La candidata presidencial, Kamala Harris, respondiendo a las acusaciones de que es marxista y ha estado ocultando al público gran parte de su agenda económica, dio un discurso en el Club Económico de Pittsburgh el 25 de septiembre, en el que intentó tranquilizar a los anteriores propuestas de control de precios, cancelación de la deuda y subvenciones al consumo, así como sus nuevas propuestas, no son un ataque bolchevique al capitalismo, sino que pretenden crear una «economía de oportunidades» en beneficio de la clase media americana. Afirmó: «Miren, soy capitalista, creo en un mercado libre y justo» y pasó a especificar tres «pilares» sobre cómo pretende conferir las bendiciones de la «oportunidad» a los agentes del mercado.
Harris enunció un principio básico subyacente a sus propuestas como:
Creo que una asociación activa entre el gobierno y el sector privado es una de las formas más eficaces de desbloquear plenamente las oportunidades económicas. Y eso es lo que haré cuando sea presidente: me centraré en las principales barreras a las oportunidades y las eliminaré. Identificaremos soluciones de sentido común para ayudar a los americanos a comprar una vivienda, crear una empresa y generar riqueza, y las adoptaremos.
En otras palabras, promete que un régimen de Harris no arrebataría abiertamente los medios de producción a sus actuales propietarios, como harían los revolucionarios comunistas, sino que obligaría a esos propietarios a aceptar la administración de Harris como su «socio» activo en la toma de decisiones sobre la producción. Evidentemente, concibe la «oportunidad», no como algo que los capitalistas están naturalmente incentivados a perseguir buscando beneficios y evitando pérdidas en el contexto de los derechos de propiedad adquiridos pacíficamente y los intercambios voluntarios de mercado, sino más bien como algo que tiene que ser incentivado por la obediencia obligatoria a las órdenes burocráticas que emanan de una oficina central de planificación bajo su supuestamente benéfica dirección.

========

* _Qué harás_
A) Transcribe del documento el fragmento comprendido entre "Harris enunció un" y "y las adoptaremos.", ambos incluidos.
B) Según el documento, ¿dónde y en qué fecha pronunció Kamala Harris su discurso?
El listado no guarda ninguna relación con el documento.

========

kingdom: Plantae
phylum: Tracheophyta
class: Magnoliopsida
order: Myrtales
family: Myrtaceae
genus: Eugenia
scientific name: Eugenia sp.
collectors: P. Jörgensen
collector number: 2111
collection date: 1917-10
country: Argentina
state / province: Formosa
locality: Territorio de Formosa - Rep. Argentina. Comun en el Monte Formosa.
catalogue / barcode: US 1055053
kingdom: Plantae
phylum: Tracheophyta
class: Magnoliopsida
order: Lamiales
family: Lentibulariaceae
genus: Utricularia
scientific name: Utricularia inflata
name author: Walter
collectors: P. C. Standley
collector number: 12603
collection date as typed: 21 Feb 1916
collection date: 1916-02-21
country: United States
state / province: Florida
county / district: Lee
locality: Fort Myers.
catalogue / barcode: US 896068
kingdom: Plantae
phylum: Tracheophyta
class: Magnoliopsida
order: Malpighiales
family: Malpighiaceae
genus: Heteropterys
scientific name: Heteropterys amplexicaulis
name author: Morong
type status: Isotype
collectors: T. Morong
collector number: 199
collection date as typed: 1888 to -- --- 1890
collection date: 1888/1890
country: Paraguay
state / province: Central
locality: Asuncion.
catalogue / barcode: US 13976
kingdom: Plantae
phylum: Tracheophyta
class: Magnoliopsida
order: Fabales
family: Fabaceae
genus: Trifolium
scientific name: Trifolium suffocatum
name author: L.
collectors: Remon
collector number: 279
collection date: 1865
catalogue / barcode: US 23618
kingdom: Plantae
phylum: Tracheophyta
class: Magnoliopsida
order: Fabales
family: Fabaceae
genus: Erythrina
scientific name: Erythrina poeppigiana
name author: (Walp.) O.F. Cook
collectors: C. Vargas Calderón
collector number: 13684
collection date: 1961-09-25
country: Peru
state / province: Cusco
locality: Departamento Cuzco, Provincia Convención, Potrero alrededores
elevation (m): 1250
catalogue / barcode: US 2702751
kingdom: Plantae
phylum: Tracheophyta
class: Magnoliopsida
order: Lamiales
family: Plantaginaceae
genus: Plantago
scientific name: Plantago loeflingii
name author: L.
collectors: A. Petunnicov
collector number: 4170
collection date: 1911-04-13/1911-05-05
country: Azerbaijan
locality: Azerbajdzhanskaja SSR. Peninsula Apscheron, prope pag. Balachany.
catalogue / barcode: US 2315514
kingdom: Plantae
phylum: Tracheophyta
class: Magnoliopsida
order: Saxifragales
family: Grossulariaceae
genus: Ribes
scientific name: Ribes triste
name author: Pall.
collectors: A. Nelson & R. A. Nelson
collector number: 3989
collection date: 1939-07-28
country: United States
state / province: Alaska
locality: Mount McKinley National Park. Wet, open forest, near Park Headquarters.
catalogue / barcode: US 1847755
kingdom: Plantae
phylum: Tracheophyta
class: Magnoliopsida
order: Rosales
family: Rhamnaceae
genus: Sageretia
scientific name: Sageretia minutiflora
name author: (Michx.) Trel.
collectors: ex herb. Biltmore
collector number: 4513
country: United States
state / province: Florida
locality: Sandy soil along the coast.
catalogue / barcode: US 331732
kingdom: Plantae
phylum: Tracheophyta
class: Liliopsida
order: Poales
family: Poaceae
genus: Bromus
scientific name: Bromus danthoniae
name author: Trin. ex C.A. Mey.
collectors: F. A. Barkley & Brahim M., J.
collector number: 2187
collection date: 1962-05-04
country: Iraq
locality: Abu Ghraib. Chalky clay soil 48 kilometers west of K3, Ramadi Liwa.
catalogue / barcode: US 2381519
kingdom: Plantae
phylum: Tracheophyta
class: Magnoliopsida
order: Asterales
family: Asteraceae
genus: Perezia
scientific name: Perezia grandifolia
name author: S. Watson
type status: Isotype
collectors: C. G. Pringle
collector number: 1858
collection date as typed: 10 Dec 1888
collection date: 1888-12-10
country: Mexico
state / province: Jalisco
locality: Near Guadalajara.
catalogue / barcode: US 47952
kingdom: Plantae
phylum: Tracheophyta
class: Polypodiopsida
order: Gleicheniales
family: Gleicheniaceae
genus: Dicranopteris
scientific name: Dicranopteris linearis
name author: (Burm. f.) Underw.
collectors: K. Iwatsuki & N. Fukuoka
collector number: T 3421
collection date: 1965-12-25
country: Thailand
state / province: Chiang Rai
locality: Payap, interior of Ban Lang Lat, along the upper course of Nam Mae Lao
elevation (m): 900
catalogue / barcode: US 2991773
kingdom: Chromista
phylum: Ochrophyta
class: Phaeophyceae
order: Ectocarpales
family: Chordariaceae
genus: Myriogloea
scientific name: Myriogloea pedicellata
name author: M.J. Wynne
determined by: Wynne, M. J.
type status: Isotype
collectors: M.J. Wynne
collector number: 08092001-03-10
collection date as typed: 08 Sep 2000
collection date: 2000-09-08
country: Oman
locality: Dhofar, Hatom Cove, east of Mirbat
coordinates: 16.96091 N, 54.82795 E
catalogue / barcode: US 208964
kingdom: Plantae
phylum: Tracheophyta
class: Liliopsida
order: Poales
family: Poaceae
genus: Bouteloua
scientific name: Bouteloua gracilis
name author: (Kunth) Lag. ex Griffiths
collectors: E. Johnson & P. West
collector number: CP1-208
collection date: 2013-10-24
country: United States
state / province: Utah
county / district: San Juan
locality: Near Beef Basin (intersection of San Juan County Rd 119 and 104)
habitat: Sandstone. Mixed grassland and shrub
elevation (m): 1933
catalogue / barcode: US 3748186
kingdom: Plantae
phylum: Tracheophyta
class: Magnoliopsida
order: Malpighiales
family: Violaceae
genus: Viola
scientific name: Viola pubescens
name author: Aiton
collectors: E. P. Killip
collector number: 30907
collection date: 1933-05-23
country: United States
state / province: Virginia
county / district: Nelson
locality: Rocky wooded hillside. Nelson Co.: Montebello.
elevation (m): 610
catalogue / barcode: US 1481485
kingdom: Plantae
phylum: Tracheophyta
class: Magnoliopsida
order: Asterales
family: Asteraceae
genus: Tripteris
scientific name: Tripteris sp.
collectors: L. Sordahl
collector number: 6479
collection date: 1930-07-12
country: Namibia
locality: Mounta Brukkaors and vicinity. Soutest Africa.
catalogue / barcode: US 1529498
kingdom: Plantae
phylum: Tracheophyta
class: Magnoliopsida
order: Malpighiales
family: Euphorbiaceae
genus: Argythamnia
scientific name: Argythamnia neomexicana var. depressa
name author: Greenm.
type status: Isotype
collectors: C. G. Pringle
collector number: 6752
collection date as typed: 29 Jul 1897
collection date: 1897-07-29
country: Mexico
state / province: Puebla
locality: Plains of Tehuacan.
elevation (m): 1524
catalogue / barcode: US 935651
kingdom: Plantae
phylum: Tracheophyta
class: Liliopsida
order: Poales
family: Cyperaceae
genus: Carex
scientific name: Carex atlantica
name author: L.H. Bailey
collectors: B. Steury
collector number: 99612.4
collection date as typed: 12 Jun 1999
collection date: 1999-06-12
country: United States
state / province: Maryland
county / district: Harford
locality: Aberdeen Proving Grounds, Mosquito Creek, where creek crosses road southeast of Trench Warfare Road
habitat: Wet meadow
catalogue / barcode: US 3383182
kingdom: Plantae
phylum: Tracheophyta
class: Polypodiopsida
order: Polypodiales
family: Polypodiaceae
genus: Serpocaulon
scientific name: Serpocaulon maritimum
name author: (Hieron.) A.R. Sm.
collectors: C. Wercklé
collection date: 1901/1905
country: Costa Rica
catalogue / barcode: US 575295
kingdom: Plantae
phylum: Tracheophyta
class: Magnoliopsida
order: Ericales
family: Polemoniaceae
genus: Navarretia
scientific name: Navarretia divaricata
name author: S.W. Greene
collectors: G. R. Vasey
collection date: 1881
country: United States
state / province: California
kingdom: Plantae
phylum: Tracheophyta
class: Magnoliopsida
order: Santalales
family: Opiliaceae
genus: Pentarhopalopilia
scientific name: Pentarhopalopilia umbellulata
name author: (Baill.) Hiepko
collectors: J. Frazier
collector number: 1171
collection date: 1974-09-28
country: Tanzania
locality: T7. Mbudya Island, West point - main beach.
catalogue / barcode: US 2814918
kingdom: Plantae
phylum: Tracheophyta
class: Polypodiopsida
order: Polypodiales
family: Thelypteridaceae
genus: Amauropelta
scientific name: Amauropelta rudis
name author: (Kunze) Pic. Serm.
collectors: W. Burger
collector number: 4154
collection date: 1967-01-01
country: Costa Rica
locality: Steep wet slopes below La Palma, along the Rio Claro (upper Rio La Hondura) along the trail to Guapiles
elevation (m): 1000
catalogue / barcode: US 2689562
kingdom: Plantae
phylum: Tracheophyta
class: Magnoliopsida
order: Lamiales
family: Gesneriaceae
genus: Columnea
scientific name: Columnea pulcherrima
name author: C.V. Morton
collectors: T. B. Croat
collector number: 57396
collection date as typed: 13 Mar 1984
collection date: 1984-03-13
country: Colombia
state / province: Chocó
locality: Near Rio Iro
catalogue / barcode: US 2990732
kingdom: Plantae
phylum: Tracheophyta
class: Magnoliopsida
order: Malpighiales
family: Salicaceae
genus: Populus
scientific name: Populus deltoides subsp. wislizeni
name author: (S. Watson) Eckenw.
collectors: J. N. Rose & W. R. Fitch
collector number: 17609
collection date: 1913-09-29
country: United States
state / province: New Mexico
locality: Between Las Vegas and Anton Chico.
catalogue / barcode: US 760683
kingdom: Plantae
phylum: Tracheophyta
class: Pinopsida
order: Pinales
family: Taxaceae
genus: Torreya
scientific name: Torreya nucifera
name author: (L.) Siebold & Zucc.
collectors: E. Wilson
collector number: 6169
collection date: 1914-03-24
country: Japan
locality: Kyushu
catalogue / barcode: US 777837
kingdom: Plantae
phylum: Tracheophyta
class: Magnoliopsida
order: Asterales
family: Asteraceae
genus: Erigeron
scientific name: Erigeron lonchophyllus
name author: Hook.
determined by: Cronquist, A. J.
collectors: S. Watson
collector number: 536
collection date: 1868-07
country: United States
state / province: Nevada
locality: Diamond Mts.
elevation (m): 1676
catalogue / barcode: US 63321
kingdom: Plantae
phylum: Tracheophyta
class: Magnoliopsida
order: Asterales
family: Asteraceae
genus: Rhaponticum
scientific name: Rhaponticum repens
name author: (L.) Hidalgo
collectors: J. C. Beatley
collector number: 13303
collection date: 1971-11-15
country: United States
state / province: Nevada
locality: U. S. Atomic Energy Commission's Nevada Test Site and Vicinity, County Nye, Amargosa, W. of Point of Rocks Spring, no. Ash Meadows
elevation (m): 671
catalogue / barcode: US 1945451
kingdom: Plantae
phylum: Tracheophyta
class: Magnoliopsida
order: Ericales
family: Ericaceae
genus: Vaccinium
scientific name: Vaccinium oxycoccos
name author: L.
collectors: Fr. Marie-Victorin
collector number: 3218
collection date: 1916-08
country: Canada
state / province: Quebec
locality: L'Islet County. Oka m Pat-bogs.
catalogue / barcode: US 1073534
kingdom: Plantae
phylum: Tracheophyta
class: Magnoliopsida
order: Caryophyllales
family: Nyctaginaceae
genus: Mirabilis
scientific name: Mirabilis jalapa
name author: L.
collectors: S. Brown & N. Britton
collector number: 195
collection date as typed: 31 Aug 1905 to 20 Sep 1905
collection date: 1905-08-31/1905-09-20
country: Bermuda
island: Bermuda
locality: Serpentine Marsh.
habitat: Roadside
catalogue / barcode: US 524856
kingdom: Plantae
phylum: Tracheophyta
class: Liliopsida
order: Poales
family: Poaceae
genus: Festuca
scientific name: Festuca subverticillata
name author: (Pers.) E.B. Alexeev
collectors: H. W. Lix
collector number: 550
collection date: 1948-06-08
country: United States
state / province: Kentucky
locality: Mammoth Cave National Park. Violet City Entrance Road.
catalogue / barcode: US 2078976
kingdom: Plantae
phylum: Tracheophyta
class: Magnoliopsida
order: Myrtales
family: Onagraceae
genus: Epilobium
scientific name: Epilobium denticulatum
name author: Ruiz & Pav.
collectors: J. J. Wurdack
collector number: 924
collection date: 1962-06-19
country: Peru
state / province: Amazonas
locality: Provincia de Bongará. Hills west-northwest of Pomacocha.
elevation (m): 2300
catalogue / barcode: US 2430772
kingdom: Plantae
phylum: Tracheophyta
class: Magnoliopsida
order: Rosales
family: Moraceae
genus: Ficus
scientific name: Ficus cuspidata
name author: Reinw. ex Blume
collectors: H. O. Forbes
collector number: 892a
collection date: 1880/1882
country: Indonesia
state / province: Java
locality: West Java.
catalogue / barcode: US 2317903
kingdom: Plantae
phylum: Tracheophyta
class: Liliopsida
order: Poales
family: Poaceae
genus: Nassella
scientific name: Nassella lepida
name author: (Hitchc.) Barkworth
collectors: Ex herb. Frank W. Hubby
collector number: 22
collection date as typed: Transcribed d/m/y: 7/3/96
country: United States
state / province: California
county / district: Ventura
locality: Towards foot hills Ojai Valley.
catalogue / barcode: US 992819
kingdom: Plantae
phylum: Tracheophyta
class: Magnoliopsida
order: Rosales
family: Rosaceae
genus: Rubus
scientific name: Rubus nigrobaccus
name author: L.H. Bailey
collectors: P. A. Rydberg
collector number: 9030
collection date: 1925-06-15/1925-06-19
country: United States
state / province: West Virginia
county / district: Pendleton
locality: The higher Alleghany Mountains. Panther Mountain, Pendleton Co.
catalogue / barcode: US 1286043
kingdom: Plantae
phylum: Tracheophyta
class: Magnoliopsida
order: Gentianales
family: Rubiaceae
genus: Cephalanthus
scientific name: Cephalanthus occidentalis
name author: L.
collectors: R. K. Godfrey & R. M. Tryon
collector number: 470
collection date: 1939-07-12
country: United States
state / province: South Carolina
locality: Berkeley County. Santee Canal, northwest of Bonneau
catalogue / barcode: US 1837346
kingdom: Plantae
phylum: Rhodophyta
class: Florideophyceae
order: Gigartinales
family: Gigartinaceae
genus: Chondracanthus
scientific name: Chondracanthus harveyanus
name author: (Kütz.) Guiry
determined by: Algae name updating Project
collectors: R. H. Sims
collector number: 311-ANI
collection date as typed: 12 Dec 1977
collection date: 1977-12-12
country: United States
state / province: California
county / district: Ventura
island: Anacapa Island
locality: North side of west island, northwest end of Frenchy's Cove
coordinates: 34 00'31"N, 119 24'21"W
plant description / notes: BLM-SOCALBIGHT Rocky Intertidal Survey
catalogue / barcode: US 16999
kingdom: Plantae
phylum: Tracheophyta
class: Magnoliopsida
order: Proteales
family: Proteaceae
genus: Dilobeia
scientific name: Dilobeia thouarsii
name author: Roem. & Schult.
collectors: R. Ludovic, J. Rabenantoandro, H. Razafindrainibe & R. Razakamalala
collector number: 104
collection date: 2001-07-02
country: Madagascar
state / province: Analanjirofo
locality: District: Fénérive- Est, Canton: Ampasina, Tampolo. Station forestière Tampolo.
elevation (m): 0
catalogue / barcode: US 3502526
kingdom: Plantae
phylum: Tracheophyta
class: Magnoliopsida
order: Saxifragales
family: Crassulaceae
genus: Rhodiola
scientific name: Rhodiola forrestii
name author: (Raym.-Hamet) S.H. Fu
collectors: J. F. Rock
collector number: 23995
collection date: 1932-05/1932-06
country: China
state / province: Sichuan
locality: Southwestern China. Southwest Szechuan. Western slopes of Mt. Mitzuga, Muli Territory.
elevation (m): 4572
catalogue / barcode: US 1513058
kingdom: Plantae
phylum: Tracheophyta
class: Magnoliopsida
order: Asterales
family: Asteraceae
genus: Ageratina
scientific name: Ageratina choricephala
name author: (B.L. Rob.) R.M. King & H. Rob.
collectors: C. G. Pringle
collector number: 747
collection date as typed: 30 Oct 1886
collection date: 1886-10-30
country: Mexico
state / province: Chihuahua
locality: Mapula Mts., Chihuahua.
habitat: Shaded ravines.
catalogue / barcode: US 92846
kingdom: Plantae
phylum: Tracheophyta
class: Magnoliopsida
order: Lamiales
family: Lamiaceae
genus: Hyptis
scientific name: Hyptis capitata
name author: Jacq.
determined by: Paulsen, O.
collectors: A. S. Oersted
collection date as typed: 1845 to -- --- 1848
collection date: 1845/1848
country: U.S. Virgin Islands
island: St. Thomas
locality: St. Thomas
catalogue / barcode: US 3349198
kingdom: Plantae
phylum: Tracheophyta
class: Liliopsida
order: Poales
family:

========

* _Tareas resueltas_
A)
Harris enunció un principio básico subyacente a sus propuestas como:
Creo que una asociación activa entre el gobierno y el sector privado es una de las formas más eficaces de desbloquear plenamente las oportunidades económicas. Y eso es lo que haré cuando sea presidente: me centraré en las principales barreras a las oportunidades y las eliminaré. Identificaremos soluciones de sentido común para ayudar a los americanos a comprar una vivienda, crear una empresa y generar riqueza, y las adoptaremos.

B) En el Club Económico de Pittsburgh, el 25 de septiembre.